- What you should do -
Your response must be the entire set of entries, reproduced word for word.

Dataset entries:
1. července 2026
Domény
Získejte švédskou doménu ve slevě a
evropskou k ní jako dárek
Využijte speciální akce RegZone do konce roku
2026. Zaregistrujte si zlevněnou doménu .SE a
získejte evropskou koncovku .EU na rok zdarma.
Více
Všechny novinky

- Response area -
1. července 2026
Domény
Získejte švédskou doménu ve slevě a
evropskou k ní jako dárek
Využijte speciální akce RegZone do konce roku
2026. Zaregistrujte si zlevněnou doménu .SE a
získejte evropskou koncovku .EU na rok zdarma.
Více
Všechny novinky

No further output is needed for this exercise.